* _Try it_: Write down, unchanged, the entries from the first line through the line holding "temperatures that were". Include no other line.

* _Source material_:

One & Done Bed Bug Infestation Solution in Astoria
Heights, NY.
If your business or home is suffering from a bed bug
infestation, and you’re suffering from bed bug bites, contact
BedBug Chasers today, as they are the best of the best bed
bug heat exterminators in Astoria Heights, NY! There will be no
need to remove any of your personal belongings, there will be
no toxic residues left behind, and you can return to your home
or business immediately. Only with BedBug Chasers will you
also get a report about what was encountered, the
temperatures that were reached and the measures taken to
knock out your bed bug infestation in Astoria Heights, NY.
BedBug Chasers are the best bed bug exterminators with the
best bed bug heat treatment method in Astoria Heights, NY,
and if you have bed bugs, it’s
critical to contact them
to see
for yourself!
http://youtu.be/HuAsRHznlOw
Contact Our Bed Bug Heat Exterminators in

* _Solution below_:
One & Done Bed Bug Infestation Solution in Astoria
Heights, NY.
If your business or home is suffering from a bed bug
infestation, and you’re suffering from bed bug bites, contact
BedBug Chasers today, as they are the best of the best bed
bug heat exterminators in Astoria Heights, NY! There will be no
need to remove any of your personal belongings, there will be
no toxic residues left behind, and you can return to your home
or business immediately. Only with BedBug Chasers will you
also get a report about what was encountered, the
temperatures that were reached and the measures taken to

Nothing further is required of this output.